» Document excerpt:
---------------
The Norwegian regulation of public procurement does not provide a precise definition of ‘nonprofit organisation’ , but it does describe some of its characteristics (FAD 2013, 99ff). Nonprofit organisations are distinguished by volunteering and charitable work; they carry out tasks for society on behalf of public authorities, and their profit, if any, is used for their charitable work. Nonprofit organisations will often, but not necessarily, be organised as foundations (FAD 2006, 87; see also FAD 2013, 99ff).

Denmark implemented the EU Directive through a so-called Executive Order; in other words, a set of rules that expands and supplements an act (Udbudsportalen 2014a; Udbudsrådet 2012). The first Executive Order that implemented the EU Directive on public procurement came into effect on July 1, 1993 (BEK nr 415 af 22/06/1993), while the Executive Order in force in 2015 was implemented in 2011 (BEK nr 712 af 15/06/2011). Moreover, public procurements in Denmark are regulated by the Procurement Act (Danish: Tilbudsloven). 7 This act comes into effect when the contract value is between 500.000 DKR and the threshold amounts as defined at the EU level. This means that Denmark—like Norway—has expanded the scope of public procurement regulations compared to the minimum requirements defined in the EU Directive. Until 2013, non-priority services , including health and social services, were encompassed by the Procurement Act, but this is no longer the case. 8

Regarding possible exceptions to the EU Directive, the argument based on the so-called ‘in-house case law’ is emphasised in Danish policy documents. For example, the Konkurrencestyrelsen (2010, 2) stated that ‘the tasks carried out by self-owning institutions can be characterised as services executed in-house, and are therefore not subject to public procurement regulations’ (our translation). Here, ‘tasks’ refer to a situation where a self-owning institution provides a welfare service (e.g., institution-based elderly care) on behalf of a municipality and the following two criteria are fulfilled (Udbudsportalen 2015, our translation):

  • The criterion of contracting entity: The institution mainly carries out tasks for the municipality. If the institution carries out tasks for others, it must be of marginal extent only.

  • The criterion of control: The municipality exercises control over the institution, which is similar to the control it exercises over its own departments. This may imply control over budget matters, commercial investments, strategies, etc.

In Sweden, the EU Directive on public procurement was implemented in national legislation in 1995. 9 Konkurrensverket, which is the inspection authority, stresses that following Swedish regulations on public procurements ensures that EU regulations are fulfilled as well (Konkurrensverket 2014). The relevant Swedish legislation builds mainly on the EU Directive 2004/18/EG. Regarding possible exceptions to the rules on public procurements, Swedish authorities, as with the Danish, refer to the in-house case law—the criterion of contracting entity and the criterion of control—and legal practice from the Court of Justice of the European Union (see Udbudsrådet 2012, 18; The Swedish Riksdag 2012).
---------------
» Collected material:
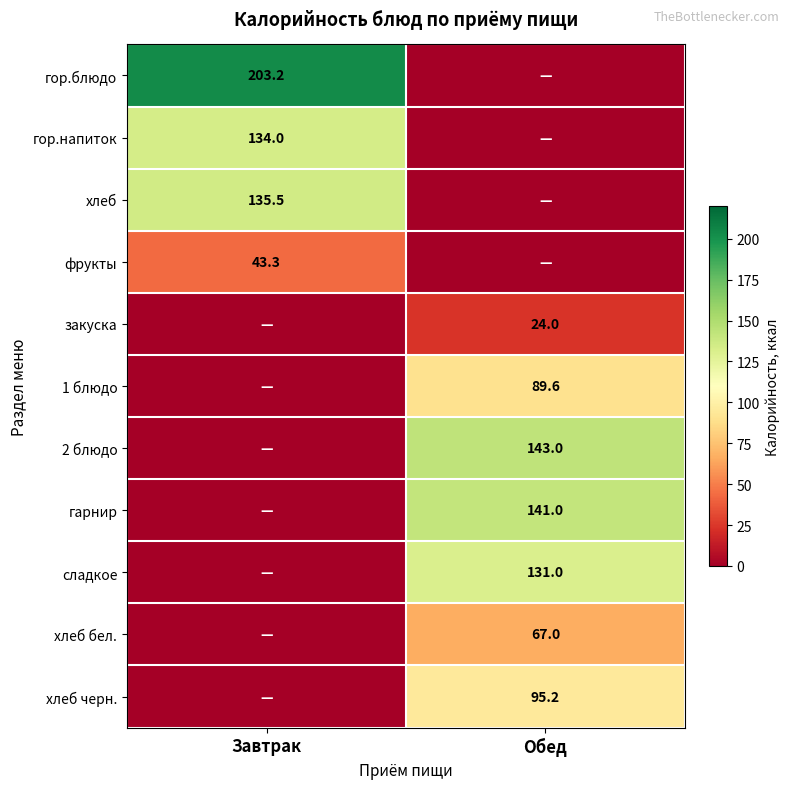

The хлеб бел. series shows 42.5 at Обед. True or false?

False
---------------
Duplicate the procurement text from "The Norwegian regulation" up to and including "also FAD 2013, 99ff).". The data is separate material, unrelated to the procurement text.

The Norwegian regulation of public procurement does not provide a precise definition of ‘nonprofit organisation’ , but it does describe some of its characteristics (FAD 2013, 99ff). Nonprofit organisations are distinguished by volunteering and charitable work; they carry out tasks for society on behalf of public authorities, and their profit, if any, is used for their charitable work. Nonprofit organisations will often, but not necessarily, be organised as foundations (FAD 2006, 87; see also FAD 2013, 99ff).